Le cor, fut une mesure pour les matières sèches, équivalait à dix baths. L’économe diminua de vingt pour cent cette valeur, au profit du débiteur. La différence qu’il fit entre celui-ci et le premier, montra qu’il eut égard aux circonstances de fortune où purent se trouver ces hommes, qu’il connut parfaitement. Partout se montra la même habileté.

Le maître de la parabole loua l’économe de l’injustice, avec ironie, de son habileté. Ces dernières paroles furent une réflexion de Jésus qui  montra comment il entendit la louange qu’il mit dans la bouche du maître de l’économe On put admirer le savoir-faire et l’audace de l’économe, tout en haïssant l’injustice.

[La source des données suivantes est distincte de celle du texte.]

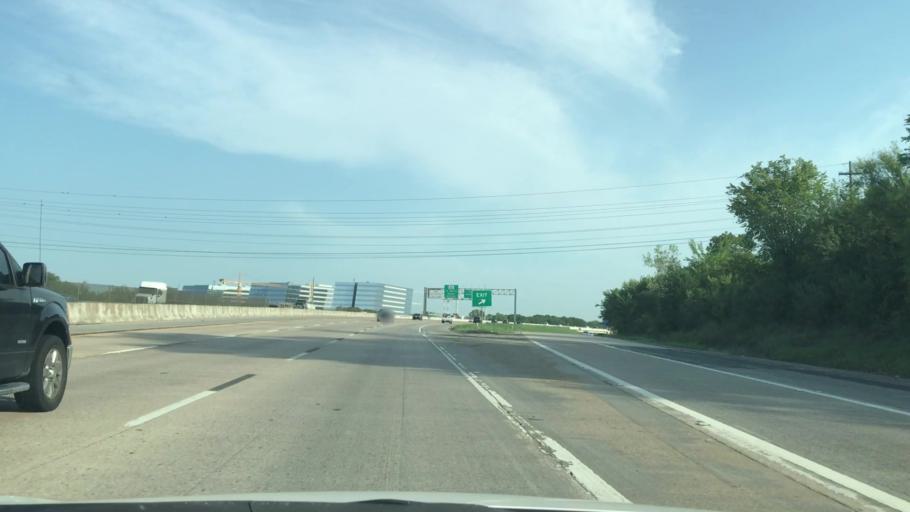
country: US
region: Texas
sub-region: Tarrant County
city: Euless
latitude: 32.8185
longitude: -97.0596
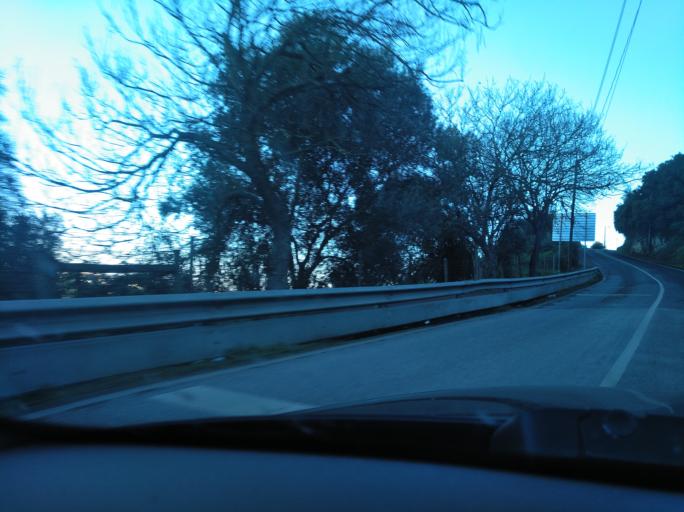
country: PT
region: Lisbon
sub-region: Loures
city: Unhos
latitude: 38.8217
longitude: -9.1216
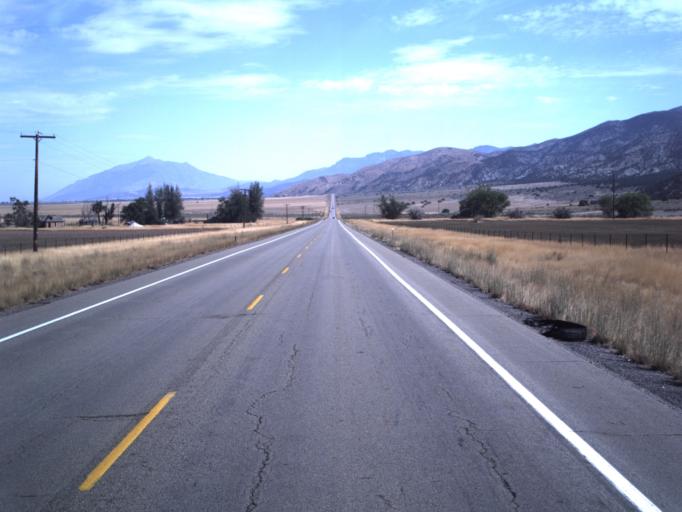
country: US
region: Utah
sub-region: Juab County
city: Nephi
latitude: 39.4727
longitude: -111.8948
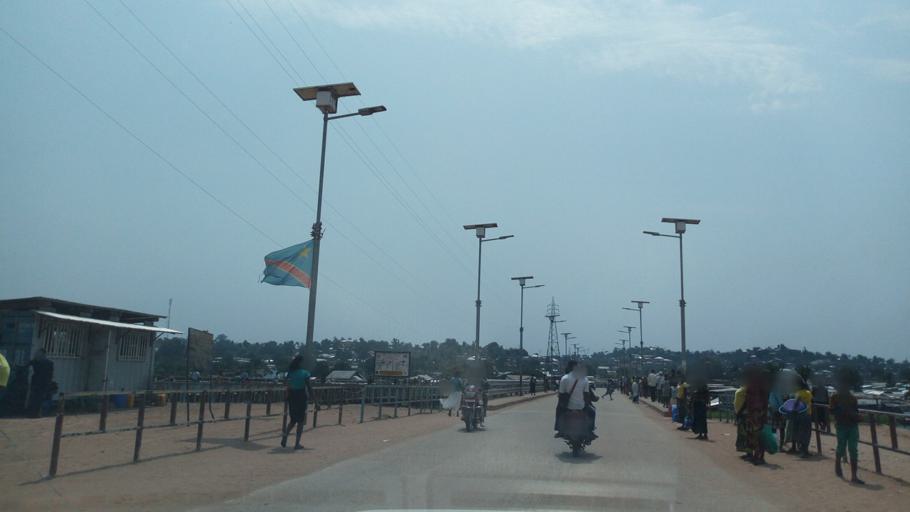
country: CD
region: Katanga
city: Kalemie
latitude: -5.9140
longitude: 29.1900
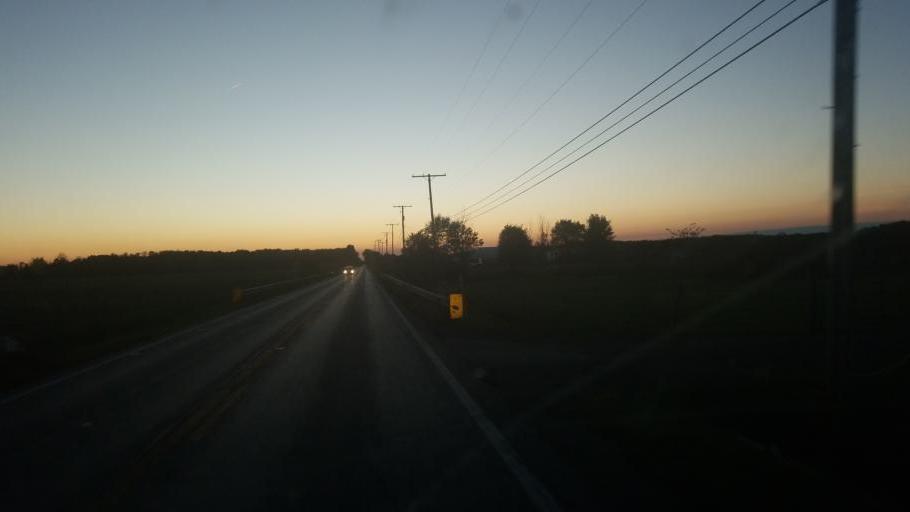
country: US
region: Ohio
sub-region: Ashtabula County
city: Jefferson
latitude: 41.7517
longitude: -80.6693
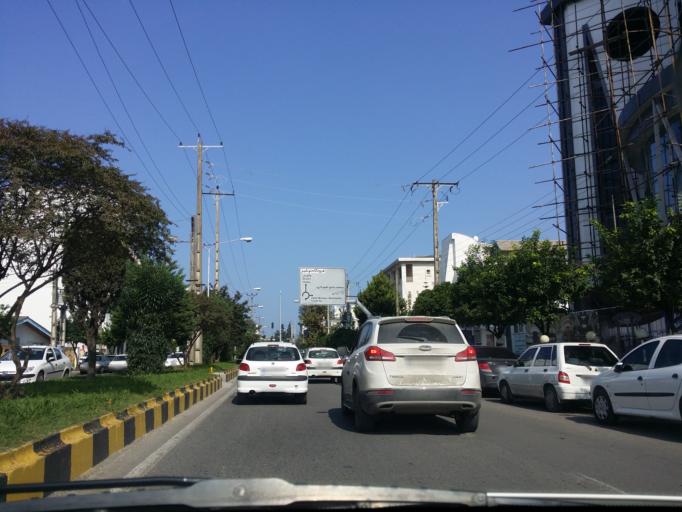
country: IR
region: Mazandaran
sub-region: Nowshahr
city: Nowshahr
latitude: 36.6515
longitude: 51.4947
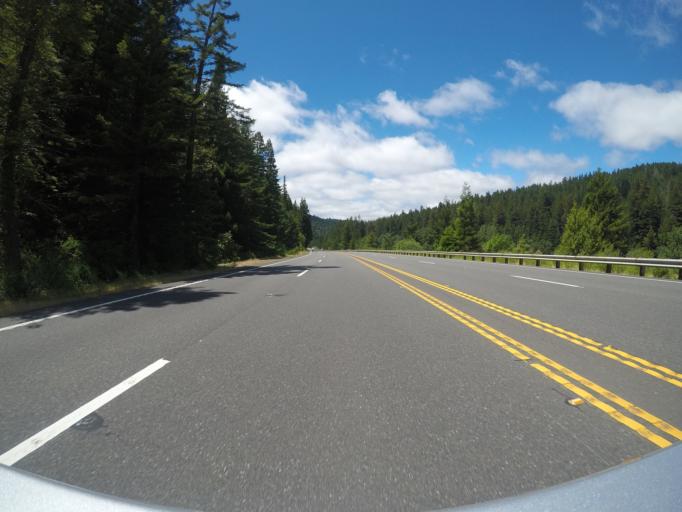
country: US
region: California
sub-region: Humboldt County
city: Redway
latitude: 40.2549
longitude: -123.8350
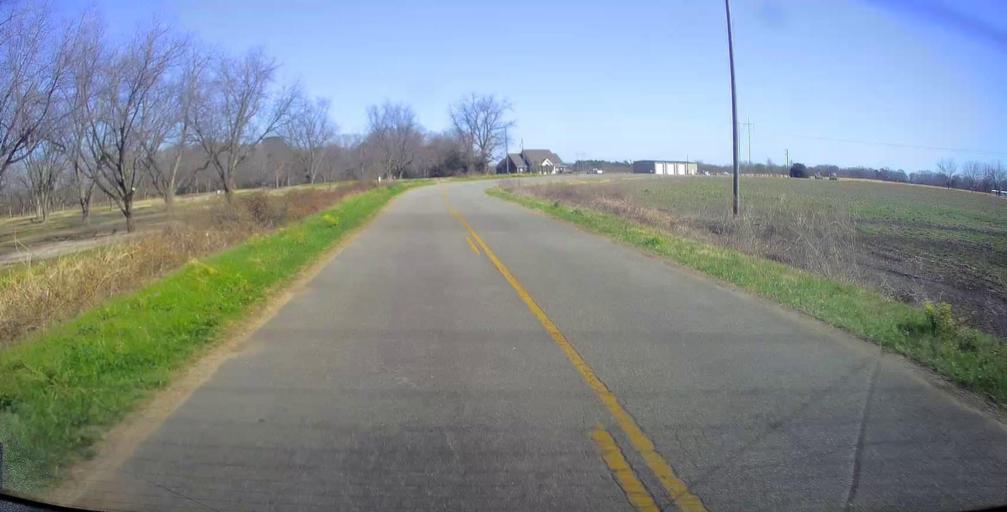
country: US
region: Georgia
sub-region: Peach County
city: Byron
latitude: 32.6293
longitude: -83.8413
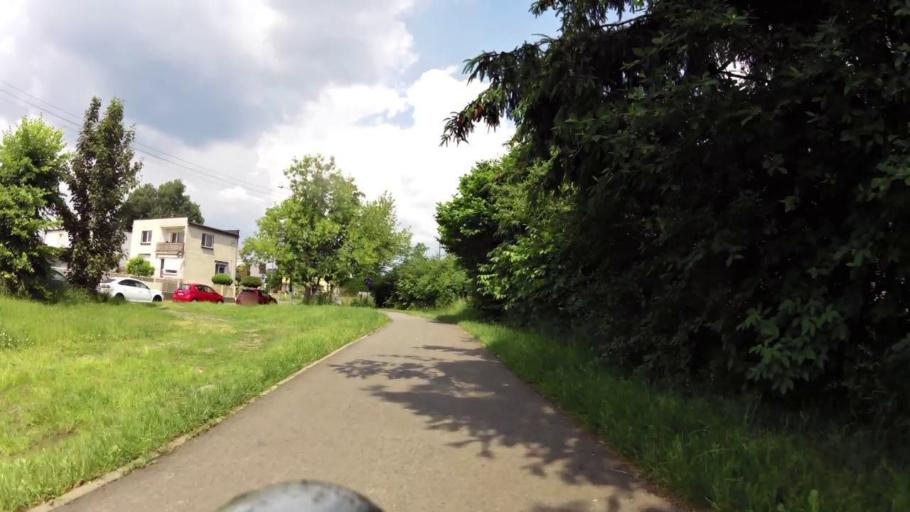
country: PL
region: Kujawsko-Pomorskie
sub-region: Powiat bydgoski
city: Koronowo
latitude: 53.3052
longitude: 17.9458
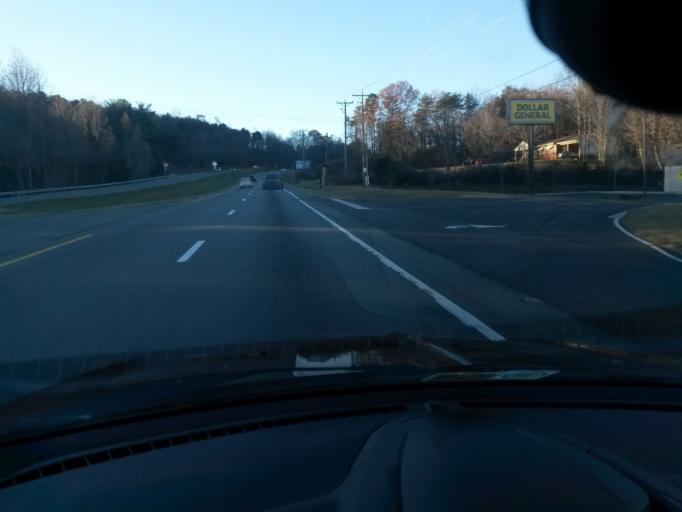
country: US
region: Virginia
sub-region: Henry County
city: Stanleytown
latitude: 36.8354
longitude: -79.9197
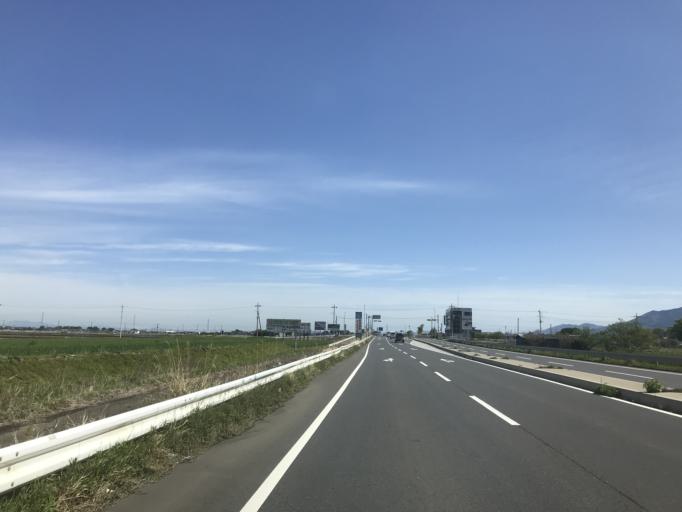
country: JP
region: Ibaraki
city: Ishige
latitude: 36.1463
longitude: 139.9901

Voilà pourquoi Jésus proposa sa conduite à l’imitation de ses disciples. Il leur recommanda prudents comme des serpents :  » Voici, je vous envoie comme des brebis au milieu des loups. Soyez donc prudents comme les serpents, et simples comme les colombes. » (Mt 10, 16), il invoqua l’exemple, par contraste d’un ami égoïste, ou d’un juge inique. Dans tous ces cas, l’essentiel fut de bien saisir le point de comparaison. Jésus motiva son exhortation à la prudence par une considération que l’expérience de tous les temps confirme, hélas !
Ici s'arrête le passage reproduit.